═════ DATA SECTION ═════

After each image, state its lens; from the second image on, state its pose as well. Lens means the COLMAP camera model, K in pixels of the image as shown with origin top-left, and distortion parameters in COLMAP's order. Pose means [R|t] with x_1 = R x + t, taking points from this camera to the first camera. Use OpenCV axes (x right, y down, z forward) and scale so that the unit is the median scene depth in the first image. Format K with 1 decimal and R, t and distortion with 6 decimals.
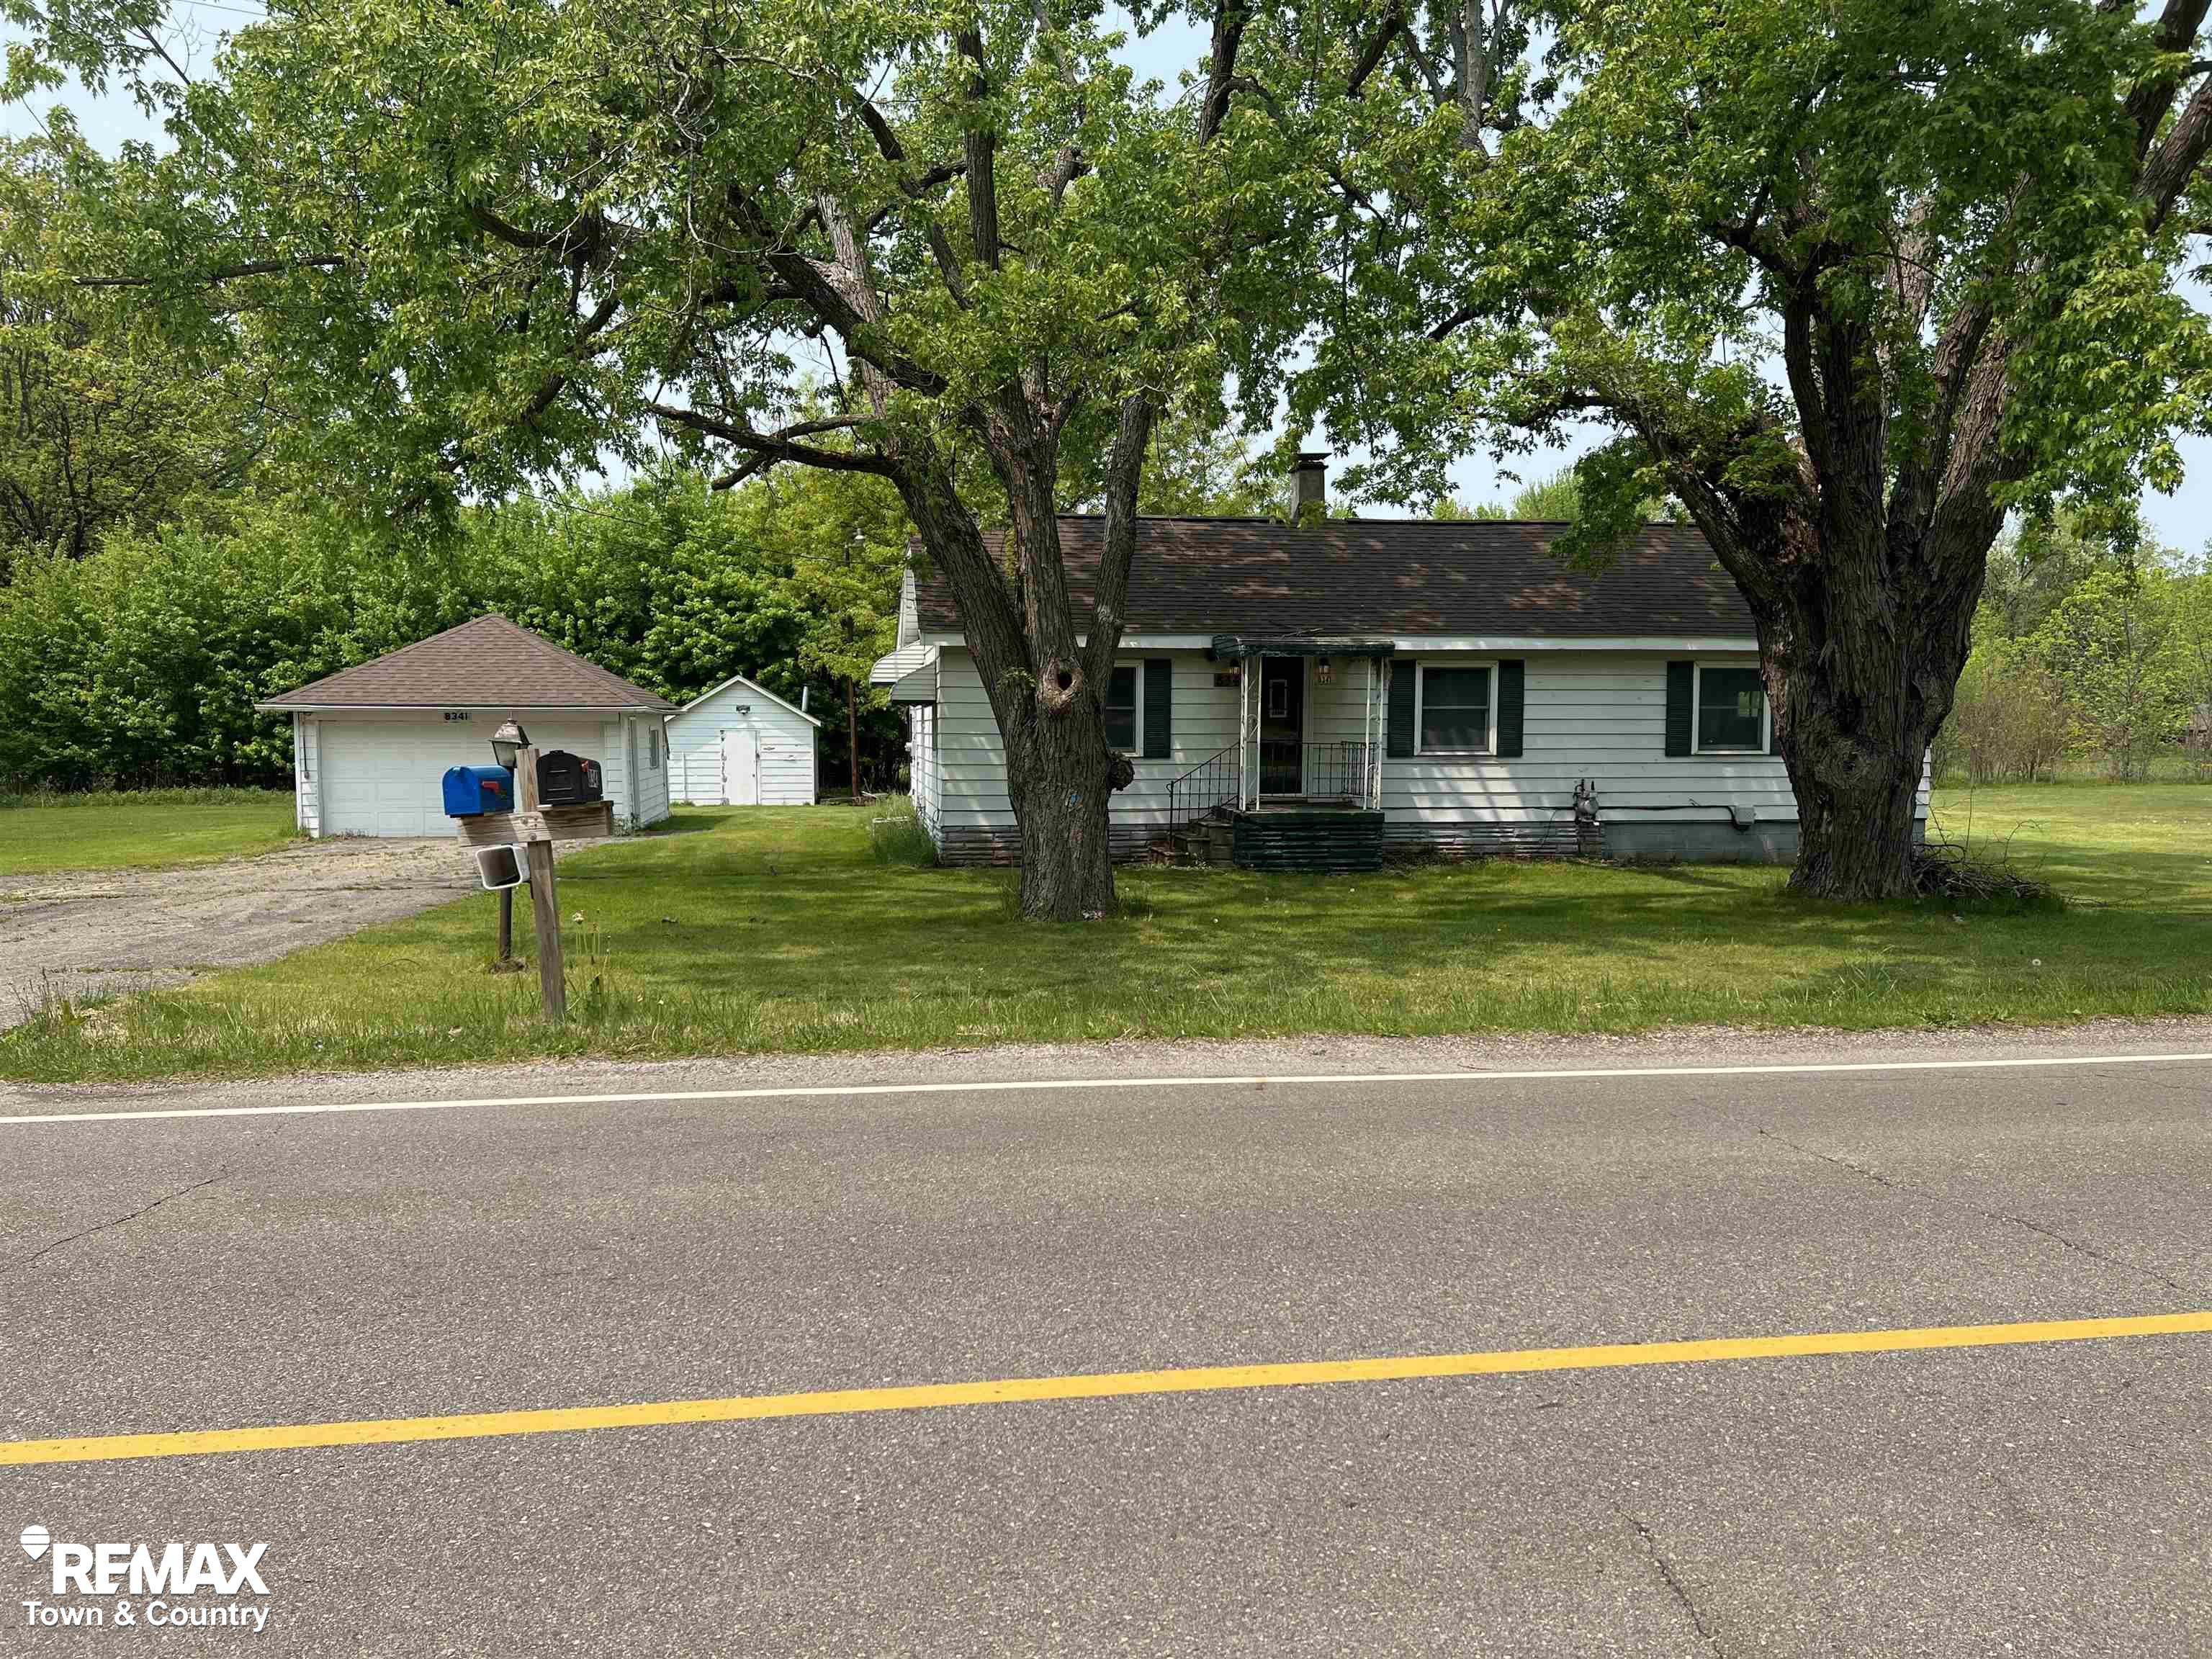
lens RADIAL K [[1689.8, 0, 1100.9], [0, 1689.8, 836.4], [0, 0, 1]] dist [0.072211, -0.093370]
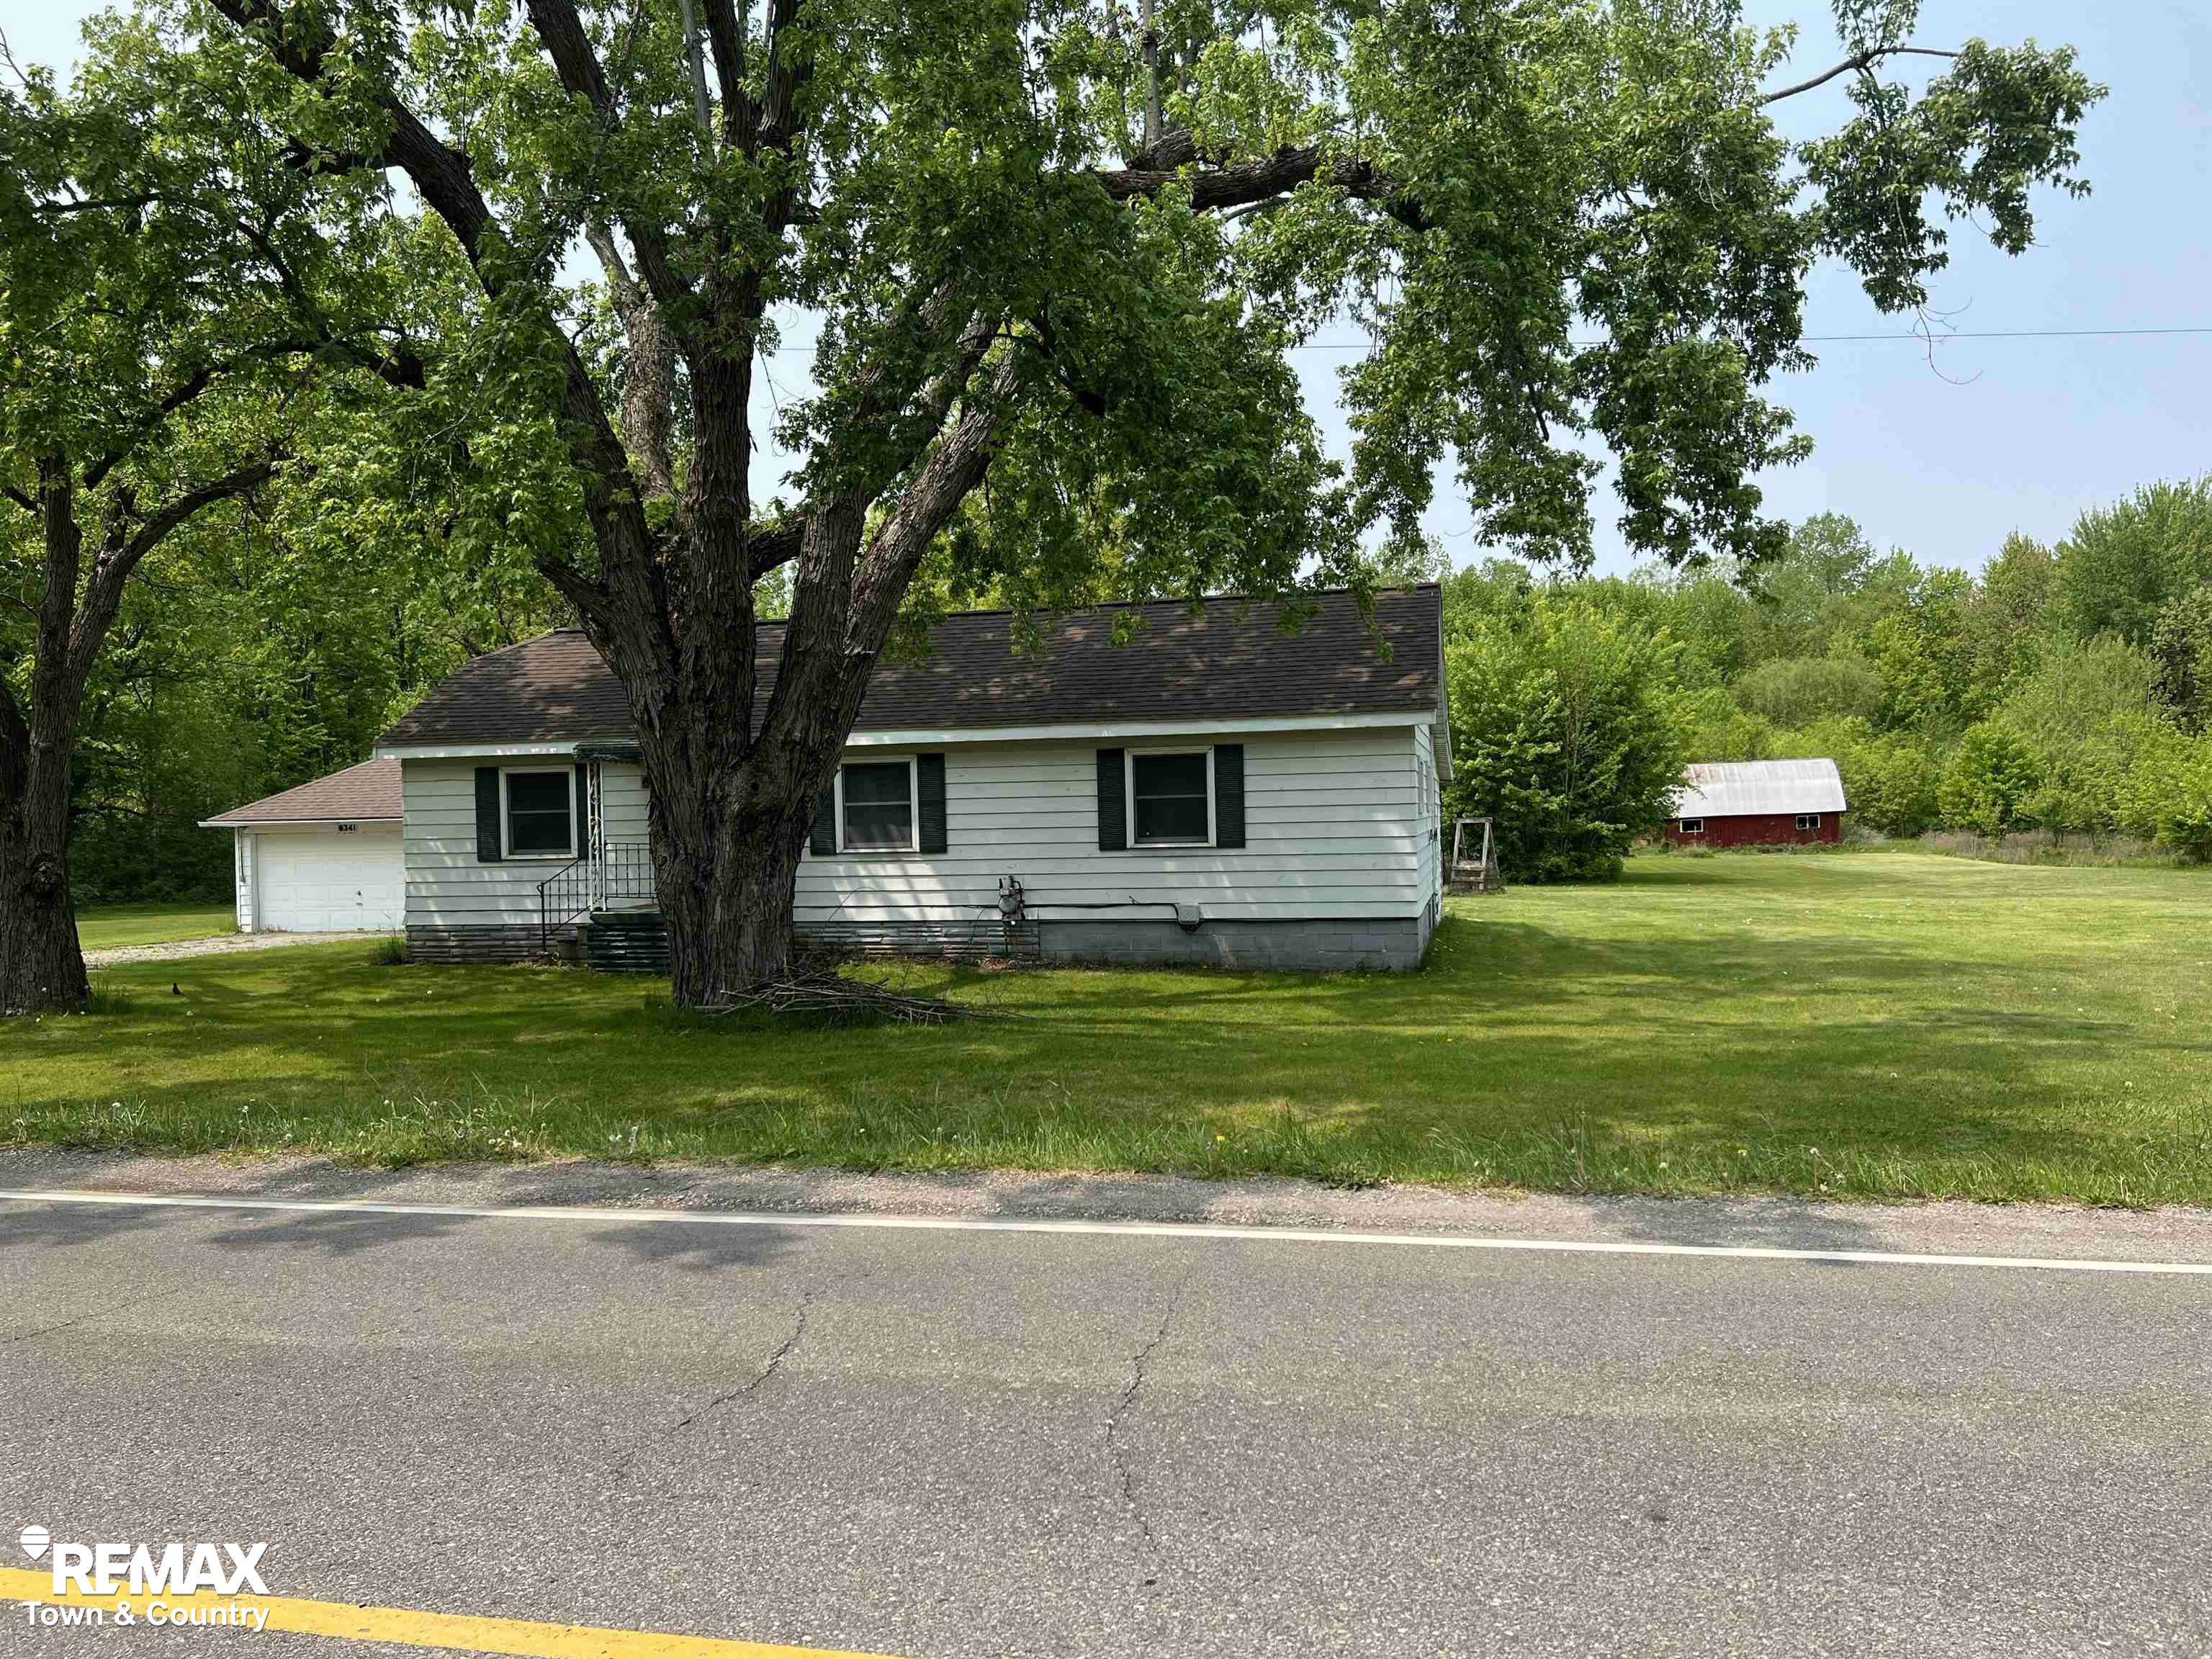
lens RADIAL K [[1689.8, 0, 1100.6], [0, 1689.8, 828.9], [0, 0, 1]] dist [0.072211, -0.093370]
pose [[0.926030, -0.019463, -0.376949, 0.683789], [-0.000868, 0.998557, -0.053692, -0.009123], [0.377450, 0.050048, 0.924677, 0.144120]]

═════

§ WORK REQUIRED
Print the data again word for word, from its very beginning through the line containing "836.4], [0, 0, 1]] dist [0.072211, -0.093370]", including that line, and leave out the pictures.

§ RESULT OF THIS TASK
After each image, state its lens; from the second image on, state its pose as well. Lens means the COLMAP camera model, K in pixels of the image as shown with origin top-left, and distortion parameters in COLMAP's order. Pose means [R|t] with x_1 = R x + t, taking points from this camera to the first camera. Use OpenCV axes (x right, y down, z forward) and scale so that the unit is the median scene depth in the first image. Format K with 1 decimal and R, t and distortion with 6 decimals.
lens RADIAL K [[1689.8, 0, 1100.9], [0, 1689.8, 836.4], [0, 0, 1]] dist [0.072211, -0.093370]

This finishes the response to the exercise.